_Exercise objective_. Put every line of the entries below into a numbered list, skipping blank lines. Leave the pictures out.

_Data for the task_.
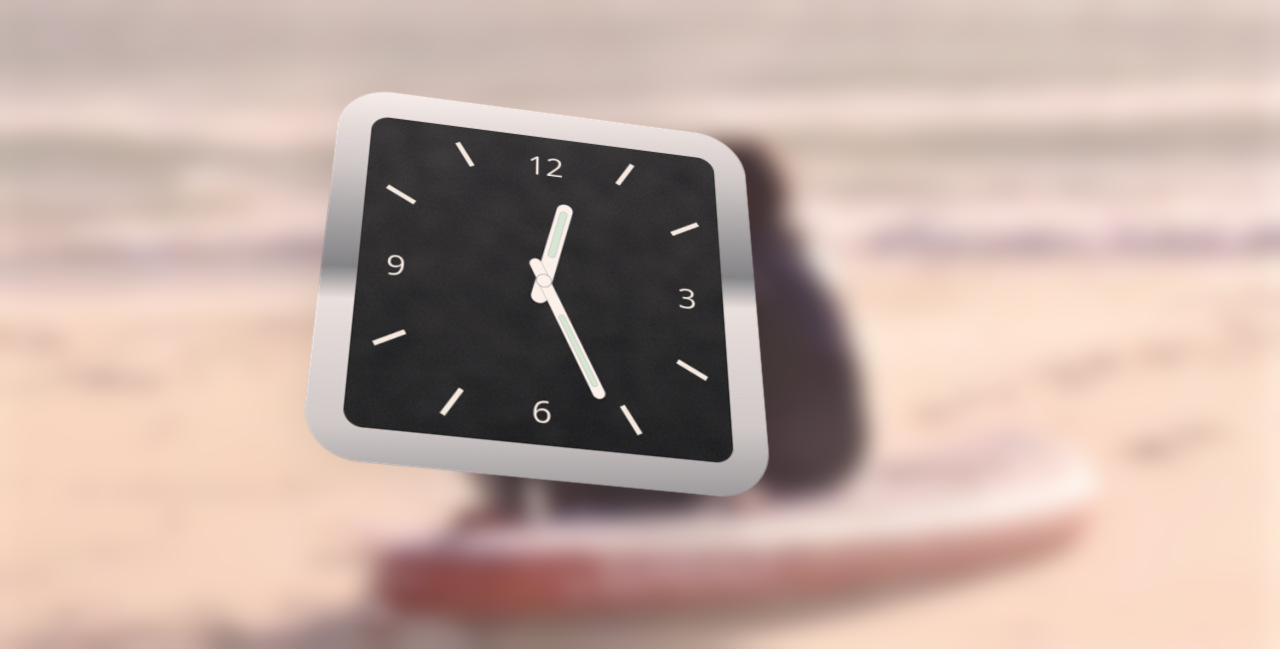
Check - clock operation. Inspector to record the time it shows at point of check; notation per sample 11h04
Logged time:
12h26
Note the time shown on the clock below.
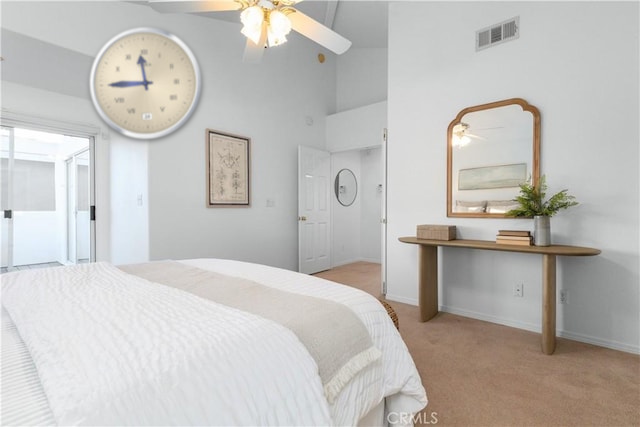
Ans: 11:45
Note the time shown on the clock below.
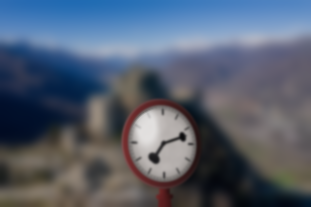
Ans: 7:12
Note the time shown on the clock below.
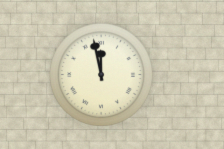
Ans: 11:58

_The solution_.
1. Check - clock operation. Inspector to record the time it shows at point of check; notation per sample 11h04
2. Logged time:
3. 12h26
4. Note the time shown on the clock below.
5. Ans: 11:45
6. Note the time shown on the clock below.
7. Ans: 7:12
8. Note the time shown on the clock below.
9. Ans: 11:58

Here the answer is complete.